Sa femme Karen a ensuite animé une prière, les résidents entonnant «Dieu bénit l'Amérique», puis M. Pence a enfilé des gants pour aider symboliquement des bénévoles à nettoyer des débris.

De son côté la Maison-Blanche a demandé jeudi au Congrès de débloquer des fonds d'urgence. Le président Trump a lui promis de faire un don personnel d'un million de dollars.

Au Texas, les dégâts matériels pourraient atteindre entre 30 et 100 milliards de dollars.

AP

Mike Pence, sa femme Karen et le gouverneur du Texas, Greg Abbott, ont mené une séance de prière, jeudi, à Rockport.

Élans de solidarité 

Beaucoup de Texans multipliaient les actes de solidarité envers leurs voisins. «Ici, si vous voyez quelqu'un, vous allez le voir et vous faites ce que vous pouvez pour aider», a raconté Cynthia Guillory, 51 ans, une conductrice de camion.

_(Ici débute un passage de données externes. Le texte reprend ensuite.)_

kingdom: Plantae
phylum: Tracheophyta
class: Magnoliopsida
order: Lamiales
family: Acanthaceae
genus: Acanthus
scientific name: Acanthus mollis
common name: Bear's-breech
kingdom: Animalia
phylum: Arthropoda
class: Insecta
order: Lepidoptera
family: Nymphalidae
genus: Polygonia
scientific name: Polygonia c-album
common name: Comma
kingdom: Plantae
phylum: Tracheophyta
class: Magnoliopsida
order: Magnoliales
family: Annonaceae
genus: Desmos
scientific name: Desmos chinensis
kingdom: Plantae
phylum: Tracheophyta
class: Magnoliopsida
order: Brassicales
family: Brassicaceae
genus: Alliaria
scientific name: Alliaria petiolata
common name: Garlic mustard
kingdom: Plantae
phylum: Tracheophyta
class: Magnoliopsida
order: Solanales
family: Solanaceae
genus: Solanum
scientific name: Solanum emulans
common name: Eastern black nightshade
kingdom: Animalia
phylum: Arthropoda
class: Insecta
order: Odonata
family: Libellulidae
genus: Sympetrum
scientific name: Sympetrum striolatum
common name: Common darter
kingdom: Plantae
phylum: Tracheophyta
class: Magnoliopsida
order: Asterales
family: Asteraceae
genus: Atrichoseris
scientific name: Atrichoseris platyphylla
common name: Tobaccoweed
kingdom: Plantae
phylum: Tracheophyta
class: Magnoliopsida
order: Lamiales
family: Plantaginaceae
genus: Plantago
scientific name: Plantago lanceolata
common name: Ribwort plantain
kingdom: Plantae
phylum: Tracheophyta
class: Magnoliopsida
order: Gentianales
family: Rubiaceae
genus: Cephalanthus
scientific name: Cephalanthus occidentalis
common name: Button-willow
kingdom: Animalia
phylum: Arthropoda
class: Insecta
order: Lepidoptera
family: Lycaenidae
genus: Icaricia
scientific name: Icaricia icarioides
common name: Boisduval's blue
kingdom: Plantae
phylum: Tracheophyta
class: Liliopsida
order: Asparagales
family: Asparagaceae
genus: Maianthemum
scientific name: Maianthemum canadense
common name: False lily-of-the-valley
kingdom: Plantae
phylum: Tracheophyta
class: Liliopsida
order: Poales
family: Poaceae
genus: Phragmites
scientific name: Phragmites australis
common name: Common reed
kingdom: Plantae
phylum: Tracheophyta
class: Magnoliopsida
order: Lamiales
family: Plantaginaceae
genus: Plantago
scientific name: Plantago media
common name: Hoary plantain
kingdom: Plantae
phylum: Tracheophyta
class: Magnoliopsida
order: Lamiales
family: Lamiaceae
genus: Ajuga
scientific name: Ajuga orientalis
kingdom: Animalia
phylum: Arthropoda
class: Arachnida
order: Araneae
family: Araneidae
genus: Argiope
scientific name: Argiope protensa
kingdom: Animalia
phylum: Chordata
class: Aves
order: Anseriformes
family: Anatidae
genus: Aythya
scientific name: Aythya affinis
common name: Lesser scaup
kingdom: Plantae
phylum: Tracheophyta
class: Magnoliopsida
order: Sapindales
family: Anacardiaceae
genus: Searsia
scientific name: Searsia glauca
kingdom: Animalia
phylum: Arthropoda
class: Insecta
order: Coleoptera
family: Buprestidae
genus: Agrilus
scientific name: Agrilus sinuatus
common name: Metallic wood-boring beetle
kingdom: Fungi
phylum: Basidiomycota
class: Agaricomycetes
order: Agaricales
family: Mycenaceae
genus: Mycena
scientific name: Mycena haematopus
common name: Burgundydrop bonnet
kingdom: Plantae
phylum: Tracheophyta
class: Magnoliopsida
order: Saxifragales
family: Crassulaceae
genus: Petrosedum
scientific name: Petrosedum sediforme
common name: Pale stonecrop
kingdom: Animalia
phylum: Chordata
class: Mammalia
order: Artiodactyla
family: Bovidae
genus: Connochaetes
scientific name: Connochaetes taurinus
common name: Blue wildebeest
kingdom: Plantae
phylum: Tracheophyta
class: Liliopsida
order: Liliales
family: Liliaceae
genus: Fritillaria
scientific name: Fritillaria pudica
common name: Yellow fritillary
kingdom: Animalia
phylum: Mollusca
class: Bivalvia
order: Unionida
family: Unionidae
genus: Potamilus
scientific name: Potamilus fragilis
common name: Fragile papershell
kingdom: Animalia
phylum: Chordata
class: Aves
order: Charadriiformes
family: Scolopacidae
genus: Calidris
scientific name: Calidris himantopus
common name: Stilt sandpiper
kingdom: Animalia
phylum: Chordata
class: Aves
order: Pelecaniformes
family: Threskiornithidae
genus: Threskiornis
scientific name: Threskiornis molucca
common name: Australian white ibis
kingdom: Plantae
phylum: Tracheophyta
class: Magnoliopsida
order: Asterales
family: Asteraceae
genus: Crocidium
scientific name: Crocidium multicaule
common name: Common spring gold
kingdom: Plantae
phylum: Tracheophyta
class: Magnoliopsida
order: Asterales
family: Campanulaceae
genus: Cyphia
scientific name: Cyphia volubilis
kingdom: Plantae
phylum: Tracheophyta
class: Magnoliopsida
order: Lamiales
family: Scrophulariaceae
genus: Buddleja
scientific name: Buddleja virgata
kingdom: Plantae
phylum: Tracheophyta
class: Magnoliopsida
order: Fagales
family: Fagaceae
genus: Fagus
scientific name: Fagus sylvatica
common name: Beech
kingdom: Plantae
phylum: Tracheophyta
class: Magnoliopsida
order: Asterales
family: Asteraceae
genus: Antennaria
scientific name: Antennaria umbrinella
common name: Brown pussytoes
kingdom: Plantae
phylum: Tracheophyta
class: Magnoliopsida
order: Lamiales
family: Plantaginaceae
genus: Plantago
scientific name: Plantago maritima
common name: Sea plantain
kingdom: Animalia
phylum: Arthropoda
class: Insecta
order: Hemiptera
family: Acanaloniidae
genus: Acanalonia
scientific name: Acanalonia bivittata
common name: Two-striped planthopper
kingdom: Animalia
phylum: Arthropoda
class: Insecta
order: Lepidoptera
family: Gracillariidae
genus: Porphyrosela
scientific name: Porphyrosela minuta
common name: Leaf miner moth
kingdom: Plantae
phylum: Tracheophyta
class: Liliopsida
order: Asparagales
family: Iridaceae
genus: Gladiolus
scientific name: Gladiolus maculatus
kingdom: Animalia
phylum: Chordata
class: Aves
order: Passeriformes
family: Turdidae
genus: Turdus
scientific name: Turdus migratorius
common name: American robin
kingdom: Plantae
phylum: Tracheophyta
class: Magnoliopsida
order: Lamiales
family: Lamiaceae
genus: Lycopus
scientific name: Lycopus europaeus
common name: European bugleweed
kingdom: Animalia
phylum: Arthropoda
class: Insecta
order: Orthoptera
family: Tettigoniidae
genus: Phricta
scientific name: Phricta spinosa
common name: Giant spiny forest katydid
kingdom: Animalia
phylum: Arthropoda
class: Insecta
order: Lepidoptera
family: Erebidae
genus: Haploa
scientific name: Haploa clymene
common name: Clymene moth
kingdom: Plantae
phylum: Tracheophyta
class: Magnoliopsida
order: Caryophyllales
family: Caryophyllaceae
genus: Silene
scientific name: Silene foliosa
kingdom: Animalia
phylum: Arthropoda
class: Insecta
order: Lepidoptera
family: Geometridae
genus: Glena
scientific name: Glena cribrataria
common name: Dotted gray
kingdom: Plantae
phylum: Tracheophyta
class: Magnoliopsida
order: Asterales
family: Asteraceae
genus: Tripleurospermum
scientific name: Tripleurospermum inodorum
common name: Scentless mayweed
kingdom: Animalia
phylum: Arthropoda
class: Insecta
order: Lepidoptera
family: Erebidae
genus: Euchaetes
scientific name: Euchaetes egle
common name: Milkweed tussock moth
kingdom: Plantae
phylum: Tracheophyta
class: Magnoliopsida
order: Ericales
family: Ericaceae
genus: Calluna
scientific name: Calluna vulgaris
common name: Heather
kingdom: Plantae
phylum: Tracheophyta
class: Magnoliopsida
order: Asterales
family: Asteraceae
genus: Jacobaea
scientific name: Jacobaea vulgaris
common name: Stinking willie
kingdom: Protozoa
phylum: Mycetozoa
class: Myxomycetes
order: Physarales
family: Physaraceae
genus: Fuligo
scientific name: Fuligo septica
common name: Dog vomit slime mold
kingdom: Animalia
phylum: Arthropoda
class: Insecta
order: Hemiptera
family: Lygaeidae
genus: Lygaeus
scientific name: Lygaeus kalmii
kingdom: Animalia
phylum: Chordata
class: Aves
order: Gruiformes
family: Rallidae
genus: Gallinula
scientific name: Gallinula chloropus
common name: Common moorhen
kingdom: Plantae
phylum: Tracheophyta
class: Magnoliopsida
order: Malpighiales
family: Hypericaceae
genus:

Des élans de solidarité similaires ont été observés à La Nouvelle Orléans, ville frappée par Katrina en 2005. La Louisiane a reçu jusqu'à 56 cm d'eau et les pluies s'étendaient jeudi aux États du Mississippi et de l'Alabama.

À Lake Charles, un refuge était occupé par 400 à 500 sinistrés, étendus sur des lits de camp. Certains collectaient de quoi se changer sur des piles de vêtements offerts par la population.

«Ils ont été amenés trempés jusqu'aux os durant la nuit», expliquait Angela Jouett, la responsable du centre.

AP

Deux voisins se serrent dans les bras dans la ville de Beaumont, au Texas.